Beleid transgenders verdient heroverweging
Het duurde even, maar nu komt ook in ons land langzaam maar zeker de discussie op gang over de vergaande gevolgen van transitie. De aanleidingen daartoe zijn niet fraai. Steeds vaker komen er berichten naar buiten dat transgenders spijt hebben van de transitie.
Deze week maakte EenVandaag wereldkundig dat de 25-jarige Sam (pseudoniem) het Amsterdamse UMC, waar de genderkliniek van het VU Medisch Centrum is ondergebracht, aansprakelijk stelt voor een onjuiste diagnose. Sam kreeg een aantal jaren geleden de diagnose genderdysforie: onvrede met het geslacht waarmee hij is geboren en opgegroeid. De afgelopen jaren gaf Sam toestemming voor de transitie. Hij kreeg vrouwelijke hormonen toegediend en onderging enkele cosmetische operaties. Het vrouw-zijn bracht Sam echter niet het geluk en zelfvertrouwen waarop hij hoopte. Zijn depressieve klachten verergerden zelfs. Hij ging zich afvragen of hij het juiste besluit nam. Op zijn 22e, kort voor de geslachtsveranderende operatie, besloot hij het transitieproces stop te zetten.

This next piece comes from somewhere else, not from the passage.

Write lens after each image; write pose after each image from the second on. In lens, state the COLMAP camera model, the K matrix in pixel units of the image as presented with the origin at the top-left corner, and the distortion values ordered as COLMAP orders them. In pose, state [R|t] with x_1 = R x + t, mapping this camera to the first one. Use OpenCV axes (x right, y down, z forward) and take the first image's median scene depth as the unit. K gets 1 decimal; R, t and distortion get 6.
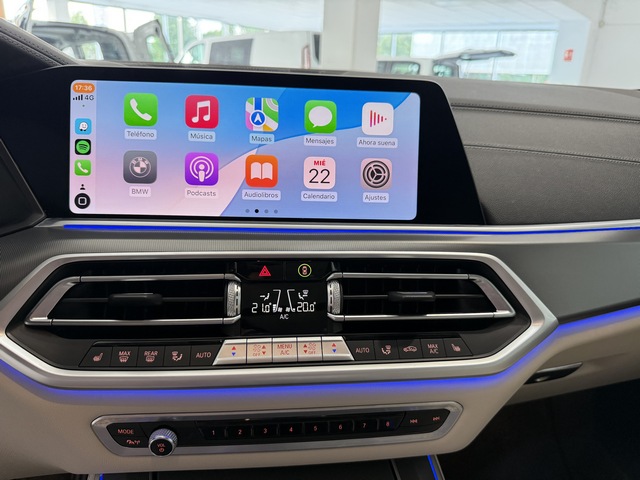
lens RADIAL K [[458.4, 0, 314.5], [0, 458.4, 244.5], [0, 0, 1]] dist [0.046714, -0.060920]
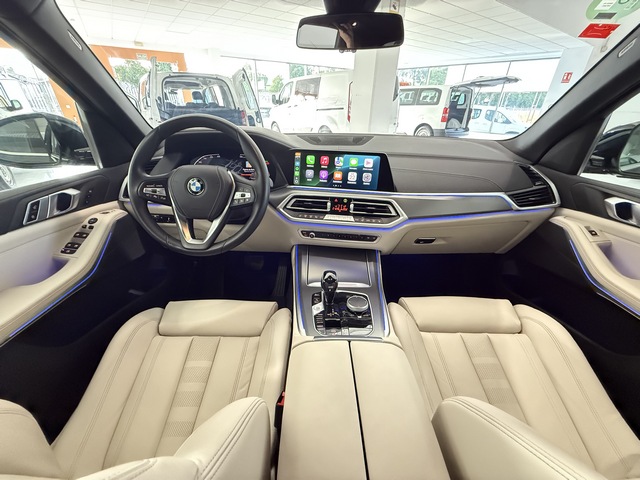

Sam vindt dat de behandelaars van de genderkliniek veel beter hadden moeten onderzoeken of hij wel leed aan genderdysforie. De behandelaars hadden voorzichtiger moeten zijn en hem niet alleen moeten aanmoedigen om te kiezen voor geslachtsverandering. Sam vindt dat er fouten zijn gemaakt en hij eist een schadevergoeding.
Wie dit aangrijpende verhaal op zich in laat werken, kan niet anders concluderen dan dat het beleid ten aanzien van transgenders fundamenteel op de schop moet. Kennelijk misvormen we met de huidige manier van werken ook mensen en maken we ze alleen maar ongelukkiger. Daarin ligt een belangrijke taak voor het nieuwe kabinet.
De Tweede Kamer heeft door het aanvaarden van een NSC-motie uitgesproken dat de verruiming van de Transgenderwet, waarbij jongeren vanaf 16 de mogelijkheid krijgen om hun geslacht in hun paspoort te wijzigen –ook als ze geen geslachtsveranderende operatie hebben ondergaan–, ingetrokken moet worden. Het intrekken van deze wet is een mooi eerste begin.
Het nieuwe kabinet zou eens zijn licht op kunnen steken bij het Verenigd Koninkrijk. Dat land liep voorop met geslachtsveranderende operaties. Ruim twee maanden geleden is daar met onmiddellijke ingang besloten om tieners geen puberteitsremmers meer te geven. Het aantal jongeren dat zich meldde voor transitie steeg in enkele jaren tijd van 50 naar 5000 per jaar.
Daarom is het goed dat er meer aandacht komt voor de onderliggende psychische oorzaken van genderdysforie. Het luistert hier nauw. De gezondheid, seksualiteit en vruchtbaarheid van veelal homoseksuele, autistische en getraumatiseerde jongeren is in het geding. Psychotherapie voor genderdysforie hoort niet in de taboesfeer, maar dient een regulier onderdeel te zijn van de gesprekken met jongeren die denken dat ze in het verkeerde lichaam zijn geboren.